** 提示本文 **

「政治的うまみ」が少ないウクライナ危機
ロイター通信とグローバル・マーケティング・リサーチ会社イプソスの共同世論調査(22年2月14~15日実施)によると、「米国が直面している最も重要な問題は何か」という質問に対して、1位が経済・雇用(22%)、2位が犯罪(11%)、3位が公衆衛生および医療保険制度(共に9%)であった。
しかも同調査では、「バイデン大統領は何を優先するべきか」という質問に対して、経済とコロナ対策が上位を占めた。米国民の優先事項は明らかにウクライナではない。ということは、外交的解決により危機的状況を脱しても、バイデン氏の支持率が急上昇しない可能性が高い。米国民はインフレ対策と新型コロナウイルス感染拡大の阻止を「成果」としてみるからだ。一方で、外交交渉が失敗すればバイデン氏のリーダーシップ能力が厳しく問われる。つまり、ウクライナ危機には「政治的うまみ」が少ないのだ。
見えてきた「バイデンイズム」
にもかかわらず、なぜバイデン大統領はウクライナに固執するのか。回顧録『約束してくれないか、父さん: 希望、苦難、そして決意の日々』(早川書房)の中で、オバマ元政権で副大統領としてウクライナ問題を担当していたバイデン氏は、権威主義者のプーチン大統領から民主主義の新興国ウクライナを守るために、武器供与を行うことが道徳的義務であったと記述している。バイデン氏は副大統領のとき、すでに「民主主義VS権威主義」という対立構図を描いていた。

** 提供された行 **

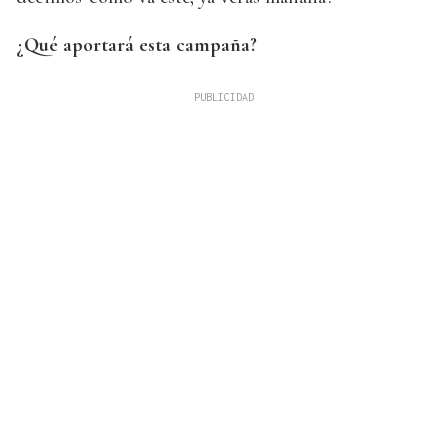
¿Qué aportará esta campaña?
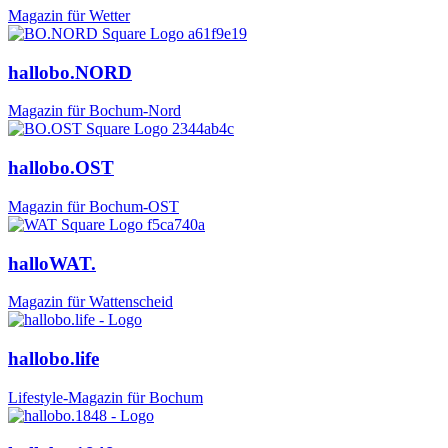
Magazin für Wetter
hallobo.NORD
Magazin für Bochum-Nord
hallobo.OST
Magazin für Bochum-OST
halloWAT.
Magazin für Wattenscheid
hallobo.life
Lifestyle-Magazin für Bochum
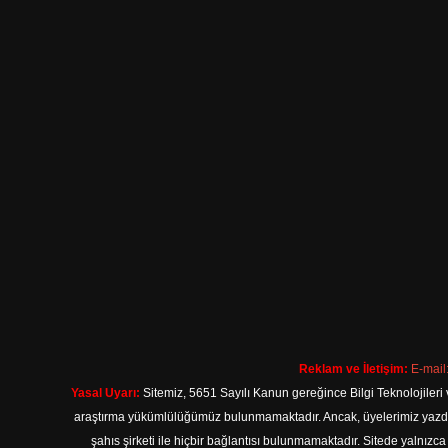
Reklam ve İletişim:
E-mail
Yasal Uyarı:
Sitemiz, 5651 Sayılı Kanun gereğince Bilgi Teknolojileri 
araştırma yükümlülüğümüz bulunmamaktadır. Ancak, üyelerimiz yazdıkla
şahıs şirketi ile hiçbir bağlantısı bulunmamaktadır. Sitede yalnızc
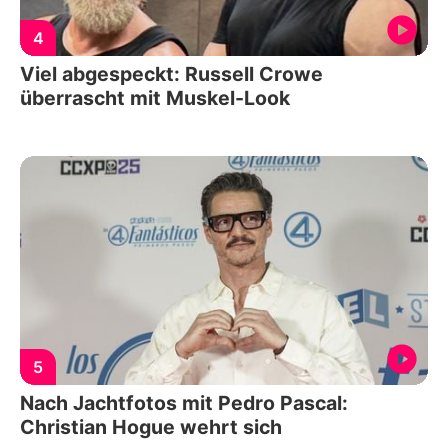
4
Viel abgespeckt: Russell Crowe
überrascht mit Muskel-Look
5
Nach Jachtfotos mit Pedro Pascal:
Christian Hogue wehrt sich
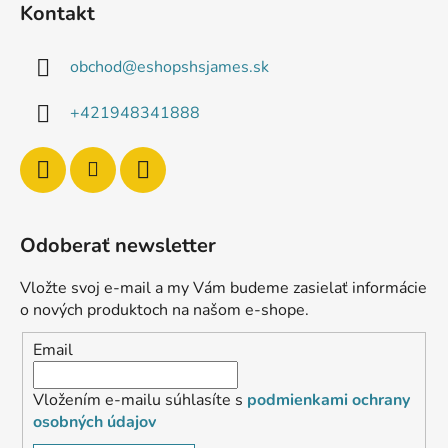
Kontakt
obchod
@
eshopshsjames.sk
+421948341888
Odoberať newsletter
Vložte svoj e-mail a my Vám budeme zasielať informácie
o nových produktoch na našom e-shope.
Email
Vložením e-mailu súhlasíte s
podmienkami ochrany
osobných údajov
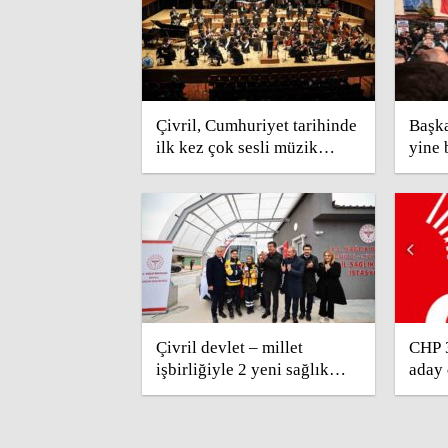
Çivril, Cumhuriyet tarihinde
Başk
ilk kez çok sesli müzik
yine 
konseri dinleyecek
Çivril devlet – millet
CHP 3
işbirliğiyle 2 yeni sağlık
aday 
tesisine kavuştu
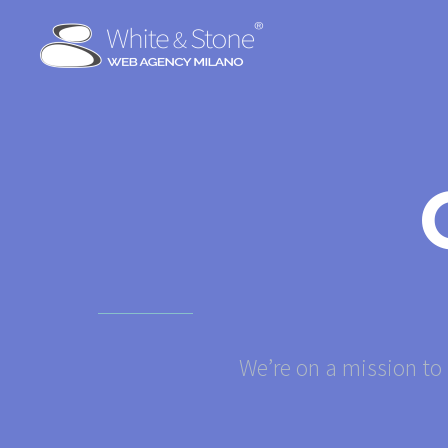
We’re on a mission to 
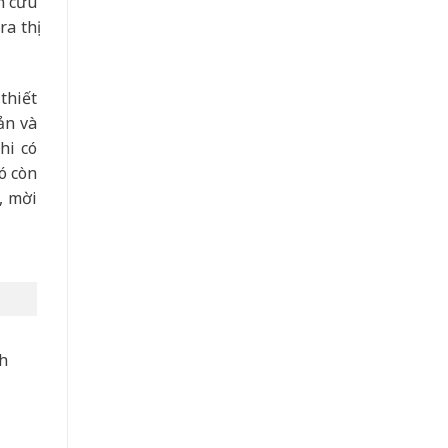
n cứu
a thị
thiết
ản và
hi có
ó còn
, mời
nh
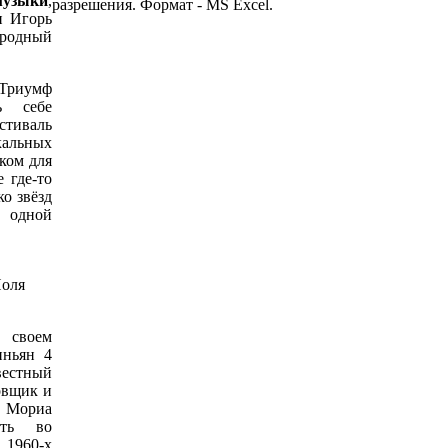
музыки
,
разрешения. Формат - MS Excel.
и Игорь
родный
Триумф
ь себе
стиваль
кальных
ком для
 где-то
о звёзд
в одной
Поля
 своем
иньян 4
вестный
овщик и
. Мориа
сть во
1960-х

** 課題 **
ウクライナ危機を論じた本文のうち、「見えてきた「バイデンイズム」」から「という対立構図を描いていた。」までを、両端の語句も含めて一字一句違えずに書き写してもらえますか。

** 解答 **
見えてきた「バイデンイズム」
にもかかわらず、なぜバイデン大統領はウクライナに固執するのか。回顧録『約束してくれないか、父さん: 希望、苦難、そして決意の日々』(早川書房)の中で、オバマ元政権で副大統領としてウクライナ問題を担当していたバイデン氏は、権威主義者のプーチン大統領から民主主義の新興国ウクライナを守るために、武器供与を行うことが道徳的義務であったと記述している。バイデン氏は副大統領のとき、すでに「民主主義VS権威主義」という対立構図を描いていた。